This was originally published in the Echo Press
A few weeks ago, I went on a trip to New York City with some of my favorite women in the world.
But here’s the funny thing: This was the first time I had met most of them in person. Up until this point, our friendship had existed on the internet only, as we are all scattered around the globe.
Still, something we have in common — recovery — has brought us all together and is the reason 500 of us traveled to New York. The conference we attended, She Recovers, was the first event of its kind. Women in recovery from anything — alcoholism, drug addiction, eating disorders, etc. — were encouraged to attend.
As I’ve mentioned in past columns, I am sober, and have been for four years. Embracing recovery is what brought me to this group via Facebook. Over the past four years, I have gotten to know these women. We’ve shared our triumphs and failures and joys and sadnesses. So when I heard about this conference and realized many of these women would be in attendance, I knew I had to go.
Upon arriving in NYC, I met up with my friend, Kelly, who shares the same sobriety date as me. We met online when we were both one year sober and became fast friends. I’ve visited Kelly in Florida in the past and attended her wedding this past February, so we already knew we got along in person, hence deciding to room together for the weekend.
I think we were both a little on edge about meeting so many “new” people at once. Not to mention that neither of us are crazy about constant socializing. We headed to the hotel where the conference was and split up, as Kelly was appearing on a panel.
So, left on my own, I began wandering around the vendors. I was worried that having only seen people online, I wouldn’t recognize them in person. But soon I saw a familiar face. I walked over and as we wrapped each other in a big hug, my worries melted away.
As Friday night passed, I met one friend after another. So many hugs were exchanged and the conversation came fluidly, easily. Any passerby would never have guessed most of us were meeting for the first time. Based on the level of comfort, it looked like a bunch of best friends coming together for a long-awaited reunion.
The conference featured some incredible speakers, such as author Glennon Doyle Melton and ABC news anchor Elizabeth Vargas (my stalking paid off and I was able to get a photo with her, fangirling only a little). The conversations that were sparked as a result of the speakers were emotional and thought-provoking. No topic was off limits.
I came away from that weekend with a few big takeaways:
• We are never, ever alone. There was something so powerful about being surrounded by 499 other women who had hit rock bottom and clawed their way out. Regardless of what each of us was in recovery from, we found common ground and connection.

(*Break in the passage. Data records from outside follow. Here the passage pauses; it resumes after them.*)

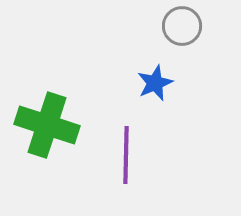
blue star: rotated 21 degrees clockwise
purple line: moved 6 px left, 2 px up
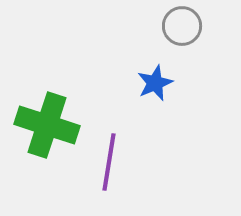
purple line: moved 17 px left, 7 px down; rotated 8 degrees clockwise
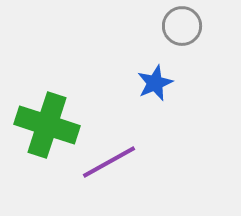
purple line: rotated 52 degrees clockwise
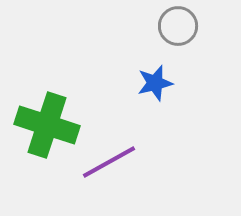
gray circle: moved 4 px left
blue star: rotated 9 degrees clockwise
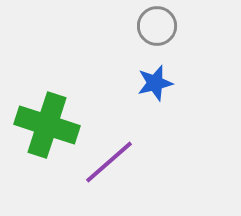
gray circle: moved 21 px left
purple line: rotated 12 degrees counterclockwise
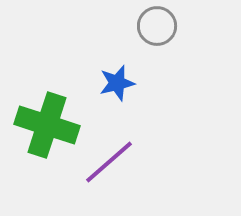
blue star: moved 38 px left
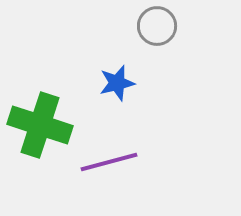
green cross: moved 7 px left
purple line: rotated 26 degrees clockwise
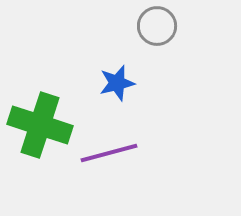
purple line: moved 9 px up
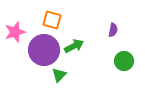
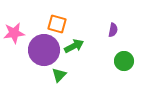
orange square: moved 5 px right, 4 px down
pink star: moved 1 px left, 1 px down; rotated 10 degrees clockwise
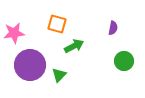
purple semicircle: moved 2 px up
purple circle: moved 14 px left, 15 px down
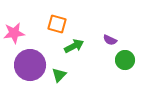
purple semicircle: moved 3 px left, 12 px down; rotated 104 degrees clockwise
green circle: moved 1 px right, 1 px up
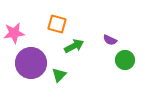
purple circle: moved 1 px right, 2 px up
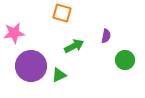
orange square: moved 5 px right, 11 px up
purple semicircle: moved 4 px left, 4 px up; rotated 104 degrees counterclockwise
purple circle: moved 3 px down
green triangle: rotated 21 degrees clockwise
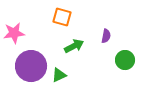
orange square: moved 4 px down
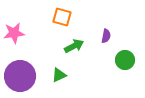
purple circle: moved 11 px left, 10 px down
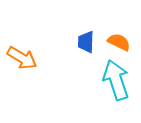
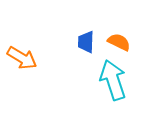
cyan arrow: moved 3 px left
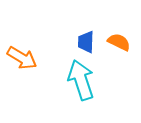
cyan arrow: moved 32 px left
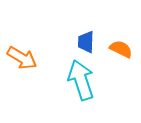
orange semicircle: moved 2 px right, 7 px down
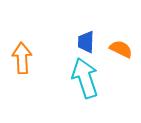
orange arrow: rotated 124 degrees counterclockwise
cyan arrow: moved 4 px right, 2 px up
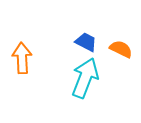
blue trapezoid: rotated 115 degrees clockwise
cyan arrow: rotated 39 degrees clockwise
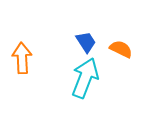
blue trapezoid: rotated 30 degrees clockwise
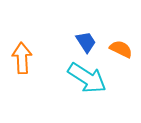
cyan arrow: moved 2 px right; rotated 102 degrees clockwise
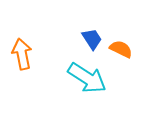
blue trapezoid: moved 6 px right, 3 px up
orange arrow: moved 4 px up; rotated 8 degrees counterclockwise
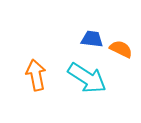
blue trapezoid: rotated 50 degrees counterclockwise
orange arrow: moved 14 px right, 21 px down
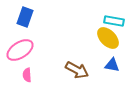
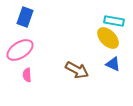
blue triangle: moved 1 px right, 1 px up; rotated 14 degrees clockwise
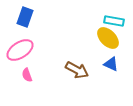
blue triangle: moved 2 px left
pink semicircle: rotated 16 degrees counterclockwise
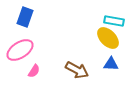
blue triangle: rotated 21 degrees counterclockwise
pink semicircle: moved 7 px right, 4 px up; rotated 128 degrees counterclockwise
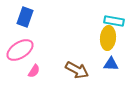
yellow ellipse: rotated 50 degrees clockwise
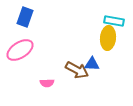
blue triangle: moved 19 px left
pink semicircle: moved 13 px right, 12 px down; rotated 56 degrees clockwise
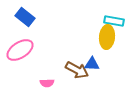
blue rectangle: rotated 72 degrees counterclockwise
yellow ellipse: moved 1 px left, 1 px up
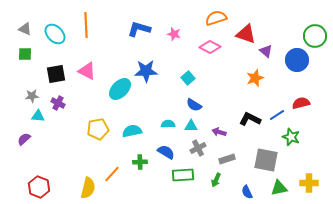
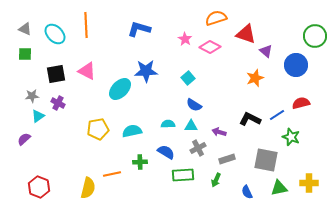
pink star at (174, 34): moved 11 px right, 5 px down; rotated 16 degrees clockwise
blue circle at (297, 60): moved 1 px left, 5 px down
cyan triangle at (38, 116): rotated 40 degrees counterclockwise
orange line at (112, 174): rotated 36 degrees clockwise
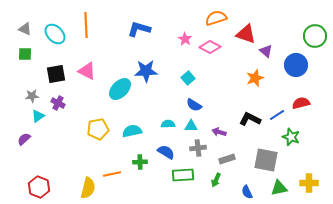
gray cross at (198, 148): rotated 21 degrees clockwise
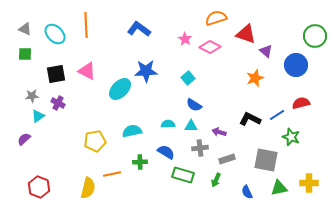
blue L-shape at (139, 29): rotated 20 degrees clockwise
yellow pentagon at (98, 129): moved 3 px left, 12 px down
gray cross at (198, 148): moved 2 px right
green rectangle at (183, 175): rotated 20 degrees clockwise
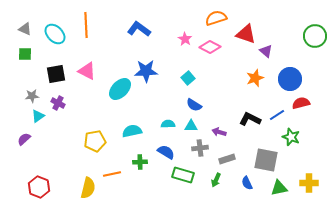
blue circle at (296, 65): moved 6 px left, 14 px down
blue semicircle at (247, 192): moved 9 px up
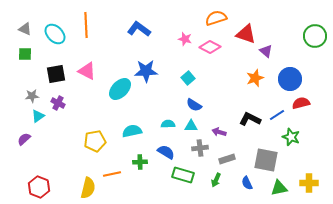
pink star at (185, 39): rotated 16 degrees counterclockwise
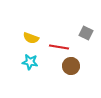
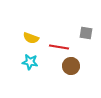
gray square: rotated 16 degrees counterclockwise
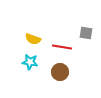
yellow semicircle: moved 2 px right, 1 px down
red line: moved 3 px right
brown circle: moved 11 px left, 6 px down
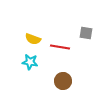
red line: moved 2 px left
brown circle: moved 3 px right, 9 px down
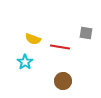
cyan star: moved 5 px left; rotated 28 degrees clockwise
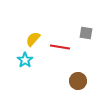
yellow semicircle: rotated 112 degrees clockwise
cyan star: moved 2 px up
brown circle: moved 15 px right
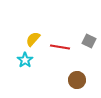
gray square: moved 3 px right, 8 px down; rotated 16 degrees clockwise
brown circle: moved 1 px left, 1 px up
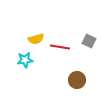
yellow semicircle: moved 3 px right; rotated 147 degrees counterclockwise
cyan star: rotated 28 degrees clockwise
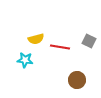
cyan star: rotated 14 degrees clockwise
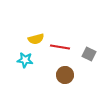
gray square: moved 13 px down
brown circle: moved 12 px left, 5 px up
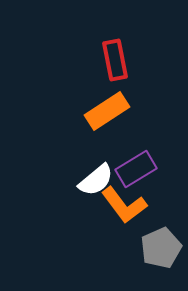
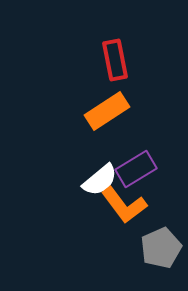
white semicircle: moved 4 px right
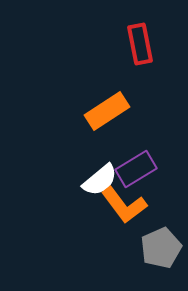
red rectangle: moved 25 px right, 16 px up
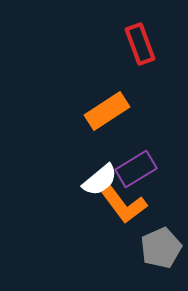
red rectangle: rotated 9 degrees counterclockwise
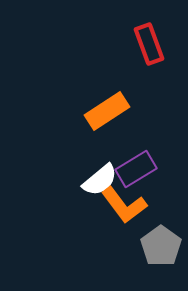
red rectangle: moved 9 px right
gray pentagon: moved 2 px up; rotated 12 degrees counterclockwise
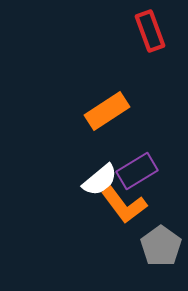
red rectangle: moved 1 px right, 13 px up
purple rectangle: moved 1 px right, 2 px down
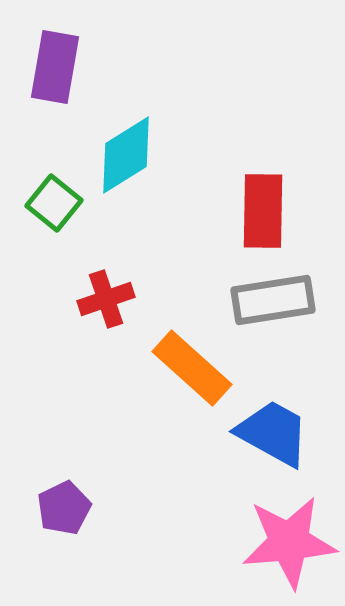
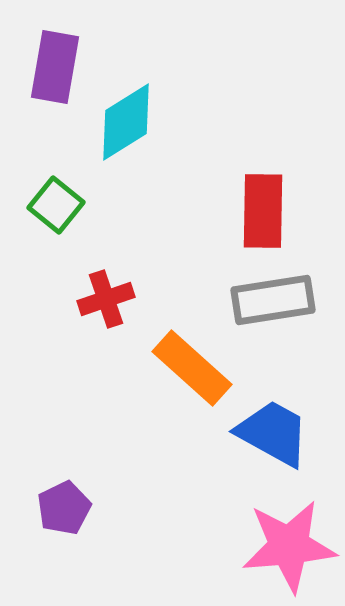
cyan diamond: moved 33 px up
green square: moved 2 px right, 2 px down
pink star: moved 4 px down
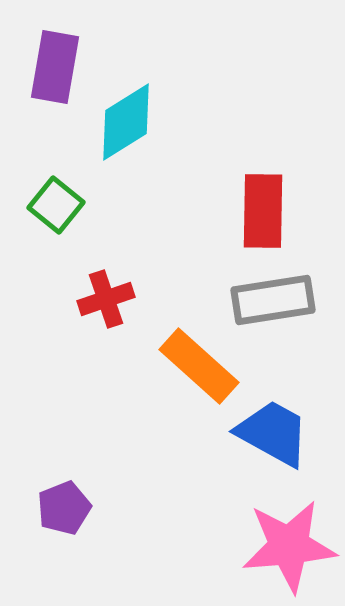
orange rectangle: moved 7 px right, 2 px up
purple pentagon: rotated 4 degrees clockwise
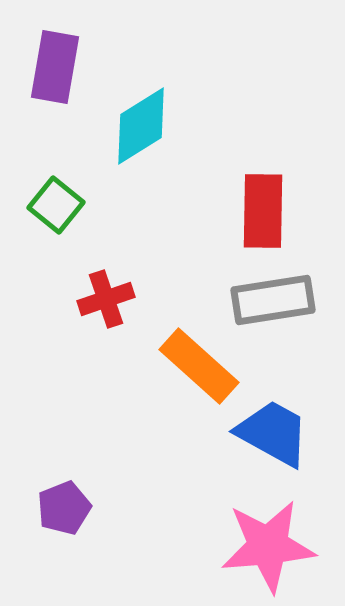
cyan diamond: moved 15 px right, 4 px down
pink star: moved 21 px left
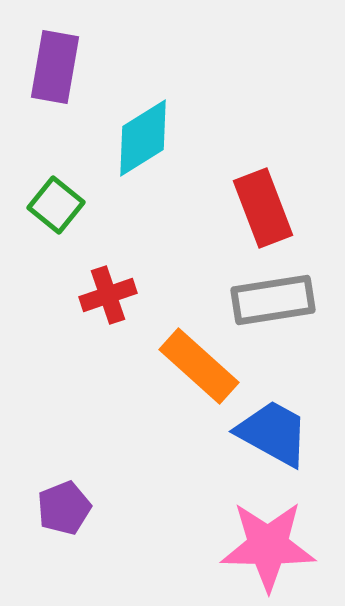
cyan diamond: moved 2 px right, 12 px down
red rectangle: moved 3 px up; rotated 22 degrees counterclockwise
red cross: moved 2 px right, 4 px up
pink star: rotated 6 degrees clockwise
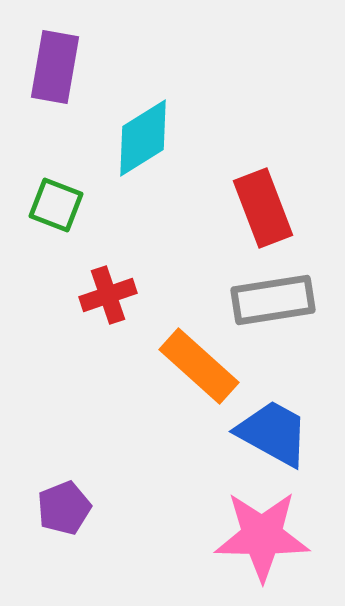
green square: rotated 18 degrees counterclockwise
pink star: moved 6 px left, 10 px up
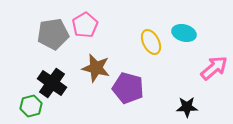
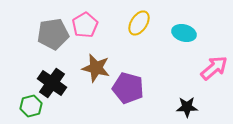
yellow ellipse: moved 12 px left, 19 px up; rotated 60 degrees clockwise
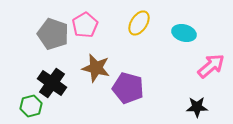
gray pentagon: rotated 28 degrees clockwise
pink arrow: moved 3 px left, 2 px up
black star: moved 10 px right
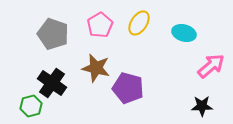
pink pentagon: moved 15 px right
black star: moved 5 px right, 1 px up
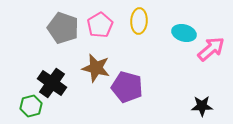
yellow ellipse: moved 2 px up; rotated 30 degrees counterclockwise
gray pentagon: moved 10 px right, 6 px up
pink arrow: moved 17 px up
purple pentagon: moved 1 px left, 1 px up
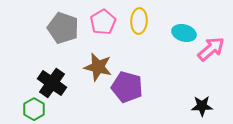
pink pentagon: moved 3 px right, 3 px up
brown star: moved 2 px right, 1 px up
green hexagon: moved 3 px right, 3 px down; rotated 15 degrees counterclockwise
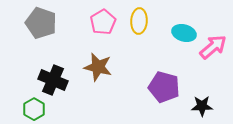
gray pentagon: moved 22 px left, 5 px up
pink arrow: moved 2 px right, 2 px up
black cross: moved 1 px right, 3 px up; rotated 12 degrees counterclockwise
purple pentagon: moved 37 px right
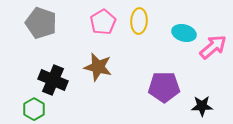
purple pentagon: rotated 16 degrees counterclockwise
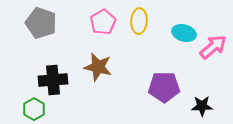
black cross: rotated 28 degrees counterclockwise
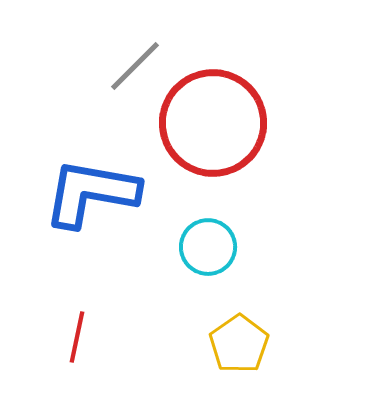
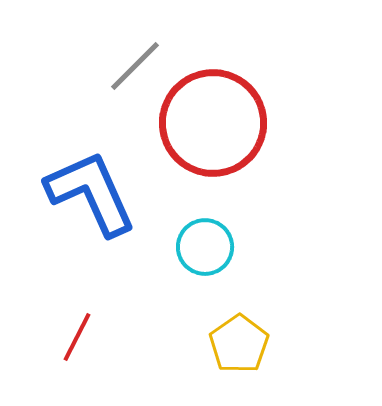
blue L-shape: rotated 56 degrees clockwise
cyan circle: moved 3 px left
red line: rotated 15 degrees clockwise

• It’s OK to not be OK. So often we focus on appearing as if we have our life together and under control, but the reality is that barely any of us do. And truly, the most growth happens in the times of struggle and confusion. Embracing that chaos is difficult, but it pays off.
• Friendship isn’t about people you’ve known the longest. The truth is that I felt more comfortable around some of these women than I do around some people I’ve known forever. Maybe that has something to do with the fact that we have all been through hard things and understand what it entails to come out the other side. All I know is that I found a sense of peace and comfort with these women. They’re my people.
• Having faith of some sort is vital. Even when we feel that our life is at a good, comfortable point, there will surely be struggles in the future. And in these times, it’s so important to have something to put faith in. That faith can look different for everyone, and that’s perfectly OK. All that matters is that you have it.
The She Recovers event is a memory I’ll covet forever. I was nervous to attend it, but something told me I needed to. And that something was right. I’m already counting down the days until next year’s conference and when I get to hug my people again.